Question

The energy of an electron in the second orbit of a hydrogen atom is \( -3.4 \, \text{eV} \). What is the energy of the electron in the third orbit? (Given: Energy of an electron in the \( n \)-th orbit of hydrogen is \( E_n = -\frac{13.6}{n^2} \, \text{eV} \)).

• A. \( -1.51 \, \text{eV} \)
• B. \( -2.27 \, \text{eV} \)
• C. \( -3.4 \, \text{eV} \)
• D. \( -6.04 \, \text{eV} \)

Hint:

For hydrogen atom energy levels, use \( E_n = -\frac{13.6}{n^2} \, \text{eV} \).

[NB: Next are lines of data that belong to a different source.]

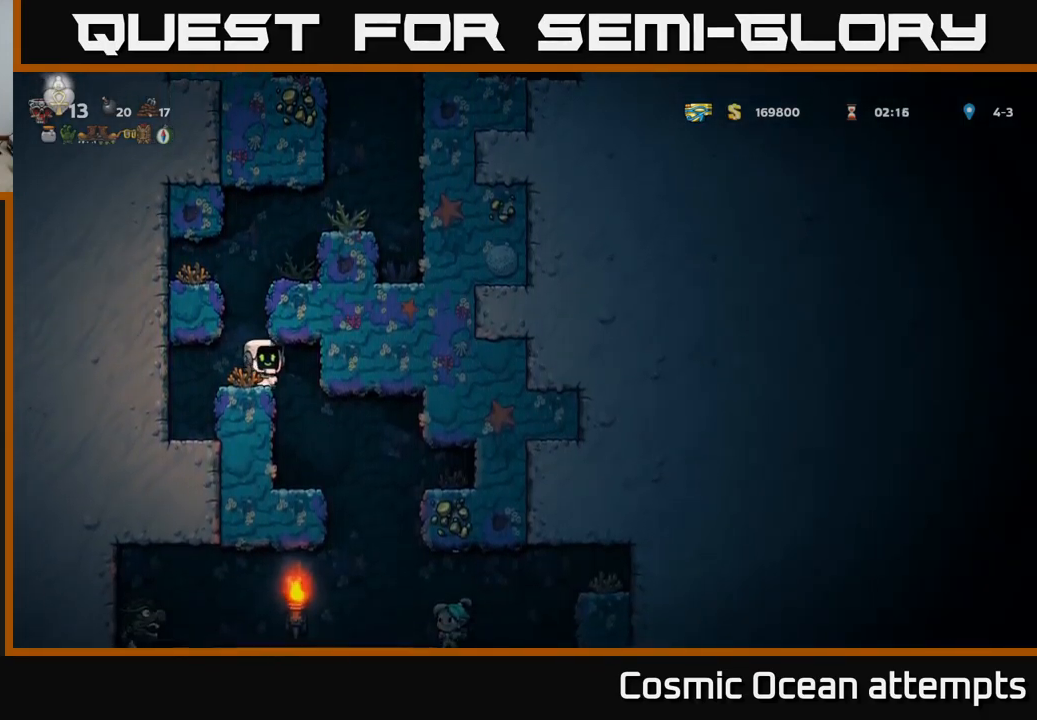
{"buttons": ["DPAD_RIGHT"], "left_stick": "center", "right_stick": "center", "events": [[50, "DPAD_RIGHT", "up"], [499, "DPAD_RIGHT", "down"]]}
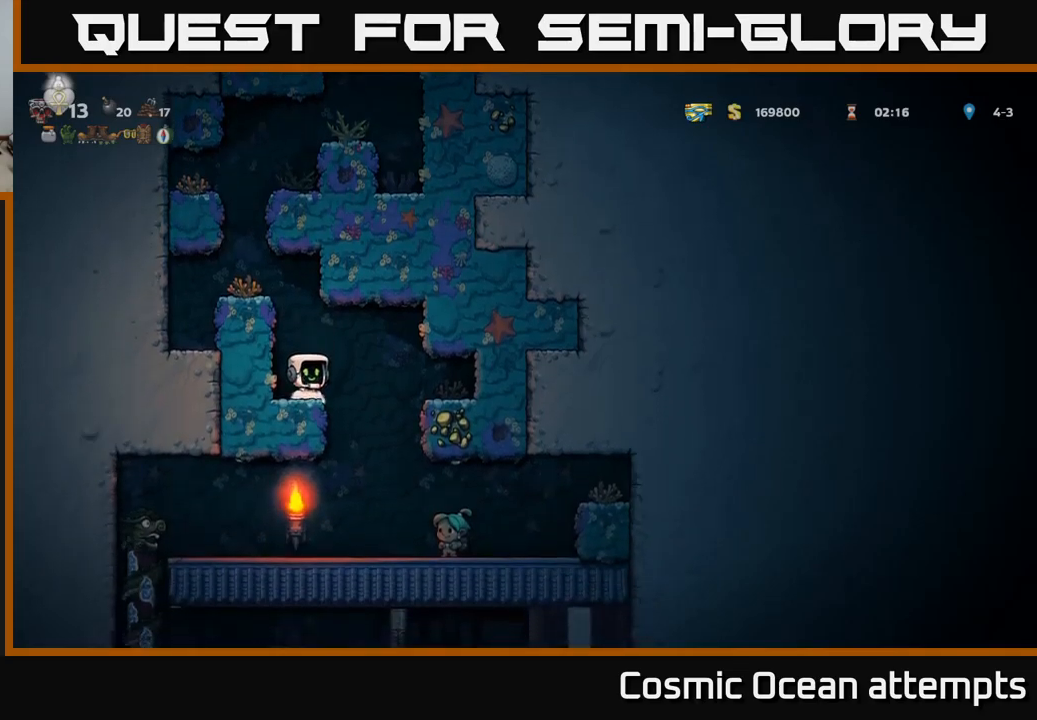
{"buttons": [], "left_stick": "center", "right_stick": "center", "events": [[117, "DPAD_RIGHT", "up"]]}
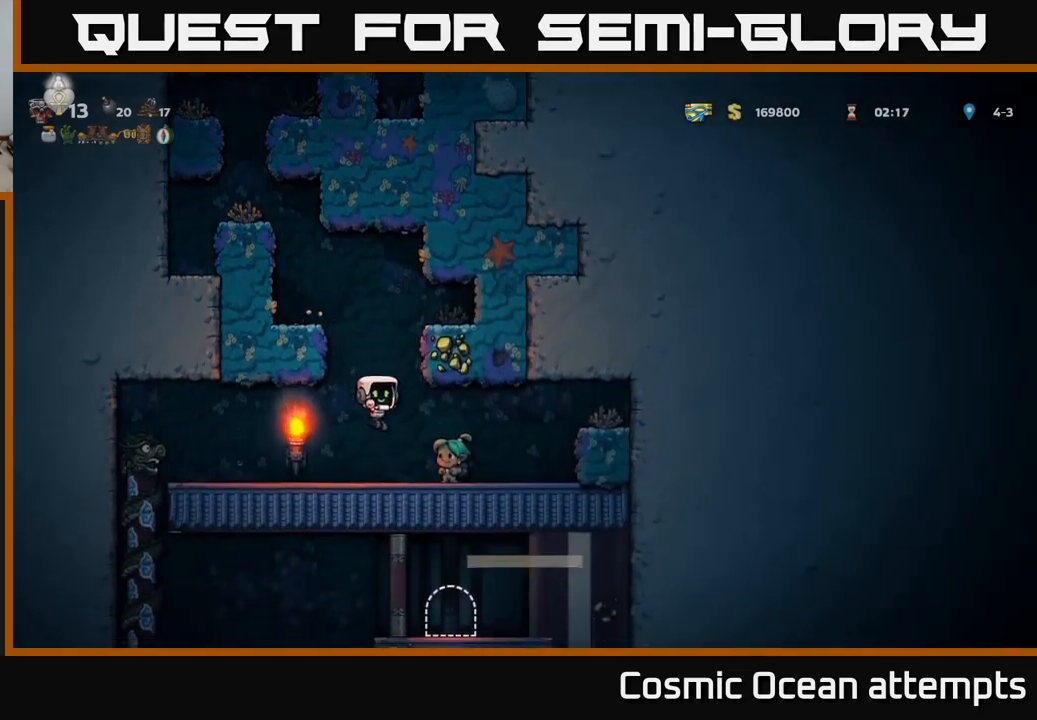
{"buttons": ["DPAD_LEFT"], "left_stick": "center", "right_stick": "center", "events": [[50, "DPAD_LEFT", "down"]]}
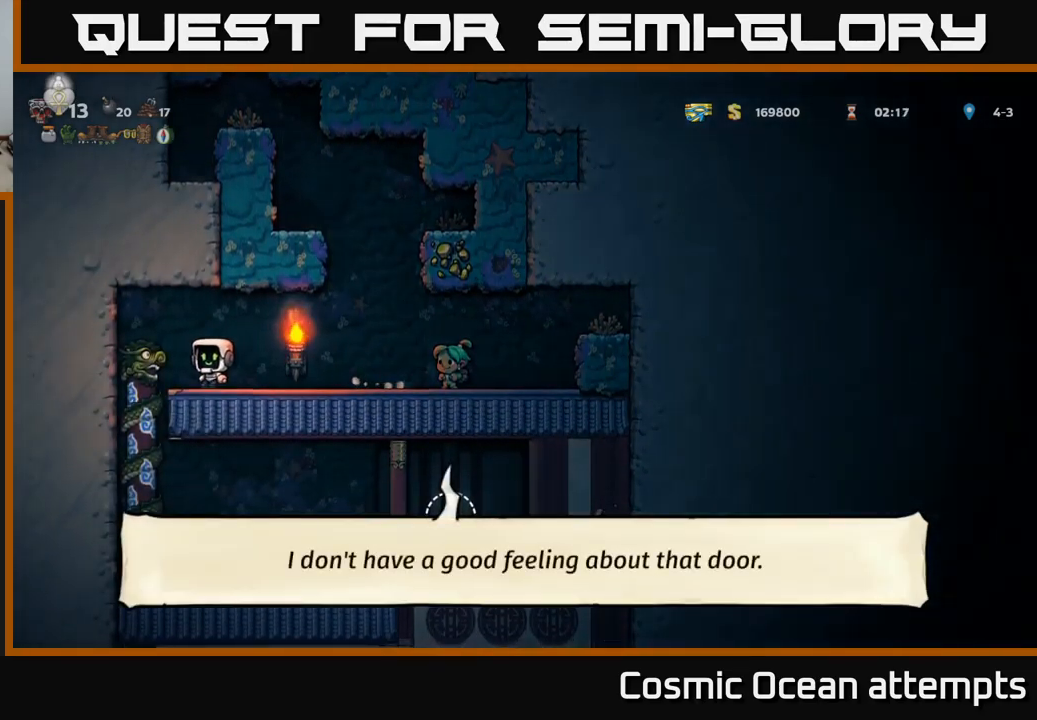
{"buttons": [], "left_stick": "center", "right_stick": "center", "events": [[83, "DPAD_LEFT", "up"]]}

The energy becomes less negative as \( n \) increases, indicating the electron is farther from the nucleus.

Answer 1

The Correct Option is A

The energy of an electron in the \( n \)-th orbit of a hydrogen atom is given by the formula:
\[ E_n = -\frac{13.6}{n^2} \, \text{eV} \] For the third orbit (\( n = 3 \)):
\[ E_3 = -\frac{13.6}{3^2} = -\frac{13.6}{9} \, \text{eV} \] \[ E_3 \approx -\frac{13.6}{9} \approx -1.511 \, \text{eV} \] Rounding to two decimal places:
\[ E_3 \approx -1.51 \, \text{eV} \] To verify, note that the energy in the second orbit (\( n = 2 \)) is:
\[ E_2 = -\frac{13.6}{2^2} = -\frac{13.6}{4} = -3.4 \, \text{eV} \] This matches the given value, confirming the formula’s consistency. The energy becomes less negative (higher energy) as the orbit number increases, so the third orbit has a higher energy than the second.
Thus, the energy of the electron in the third orbit is \( -1.51 \, \text{eV} \).